Wednesday, 19 October 2011
Midnight in Paris
Expectation often leads to disappointment, perhaps never more so than in the case of Woody Allen films. This is doubly so. There are his fans, who live in the hope that he will recreate his classics of the 70s and 80s, and there are the people who have seen the trailer for a romantic comedy starring (in this example) Owen Wilson and Rachel McAdams, and hope it will be endearing and funny. So in recent years both types of moviegoer have been disappointed. Woody Allen’s films are not simple romantic comedies, nor are they recreations of his earlier classics. Both sets of expectations are frustrated. How, then, are we supposed to watch his films? The obvious answer is as someone aware of what to expect from Woody Allen, and yet not in anticipation of something similar to his films from the past. Midnight in Paris will not disappoint anyone who approaches it in this way. It is funny, rife with literary allusions, self-deprecation, and brilliant, real comic characters. It can undoubtedly be called ‘his best for years’, although this often-repeated phrase is somewhat patronising.
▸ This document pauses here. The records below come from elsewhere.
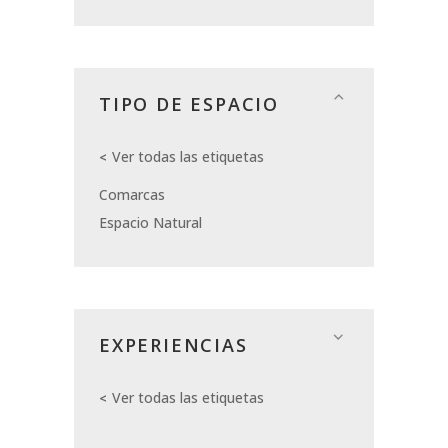
TIPO DE ESPACIO
Ver todas las etiquetas
Comarcas
Espacio Natural
EXPERIENCIAS
Ver todas las etiquetas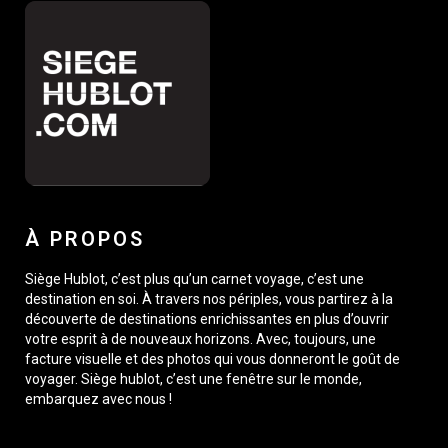
À PROPOS
Siège Hublot, c’est plus qu’un carnet voyage, c’est une
destination en soi. À travers nos périples, vous partirez à la
découverte de destinations enrichissantes en plus d’ouvrir
votre esprit à de nouveaux horizons. Avec, toujours, une
facture visuelle et des photos qui vous donneront le goût de
voyager. Siège hublot, c’est une fenêtre sur le monde,
embarquez avec nous !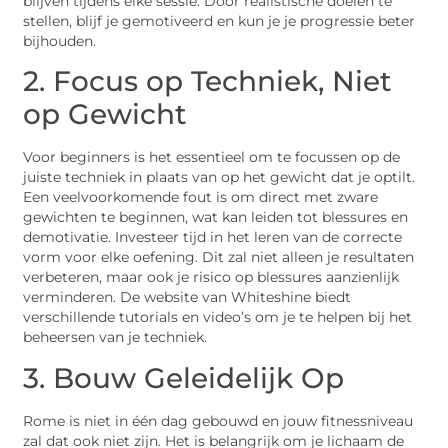
blijven tijdens elke sessie. Door realistische doelen te
stellen, blijf je gemotiveerd en kun je je progressie beter
bijhouden.
2. Focus op Techniek, Niet
op Gewicht
Voor beginners is het essentieel om te focussen op de
juiste techniek in plaats van op het gewicht dat je optilt.
Een veelvoorkomende fout is om direct met zware
gewichten te beginnen, wat kan leiden tot blessures en
demotivatie. Investeer tijd in het leren van de correcte
vorm voor elke oefening. Dit zal niet alleen je resultaten
verbeteren, maar ook je risico op blessures aanzienlijk
verminderen. De website van Whiteshine biedt
verschillende tutorials en video’s om je te helpen bij het
beheersen van je techniek.
3. Bouw Geleidelijk Op
Rome is niet in één dag gebouwd en jouw fitnessniveau
zal dat ook niet zijn. Het is belangrijk om je lichaam de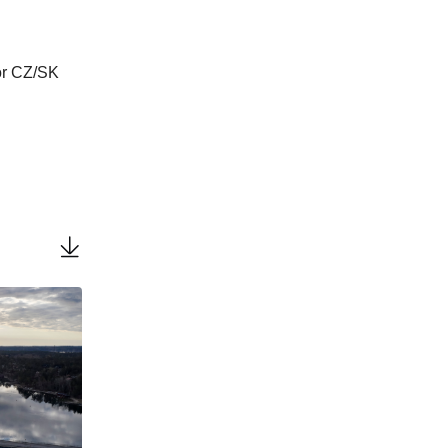
or CZ/SK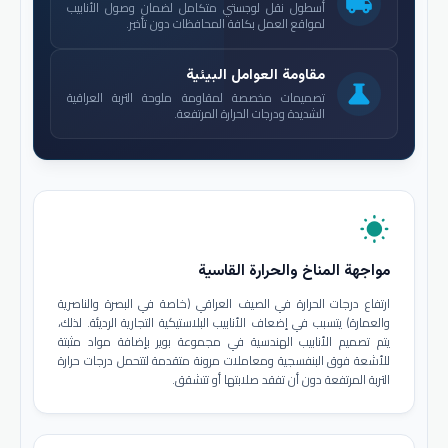
local_shipping
أسطول نقل لوجستي متكامل لضمان وصول الأنابيب
لمواقع العمل بكافة المحافظات دون تأخير.
مقاومة العوامل البيئية
science
تصميمات مخصصة لمقاومة ملوحة التربة العراقية
الشديدة ودرجات الحرارة المرتفعة.
wb_sunny
مواجهة المناخ والحرارة القاسية
ارتفاع درجات الحرارة في الصيف العراقي (خاصة في البصرة والناصرية
والعمارة) يتسبب في إضعاف الأنابيب البلاستيكية التجارية الرديئة. لذلك،
يتم تصميم الأنابيب الهندسية في مجموعة بوير بإضافة مواد مثبتة
للأشعة فوق البنفسجية ومعاملات مرونة متقدمة لتتحمل درجات حرارة
التربة المرتفعة دون أن تفقد صلابتها أو تتشقق.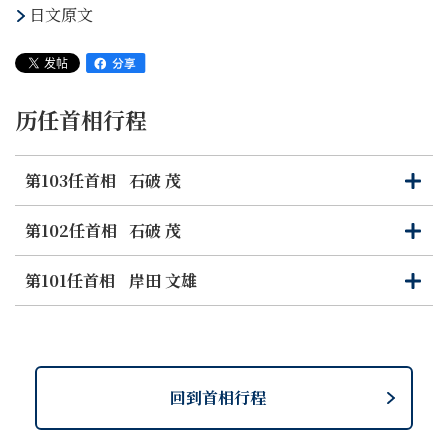
日文原文
历任首相行程
第103任首相
石破 茂
打
关
开
闭
第102任首相
石破 茂
打
关
开
闭
第101任首相
岸田 文雄
打
关
开
闭
回到首相行程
Without wishing to ruin the film for those who haven’t seen it, it stars Wilson as a screenwriter visiting Paris with his fiancĂ© and her parents. There is at times that awkwardness perhaps due to the script, or the direction of the actors, that I often feel in watching his recent films. The jokes, or literary references, are too stilted, or fall out of the actor’s mouths rather clumsily. It could only barely be maintained that Owen Wilson was doing an impersonation of Woody Allen (as most of his leading men have been). He does a good job of making his own character out of the heavy burden of being Allen’s mouthpiece. There are great, poetic moments in this film, finished with a perfect ending. You should see it.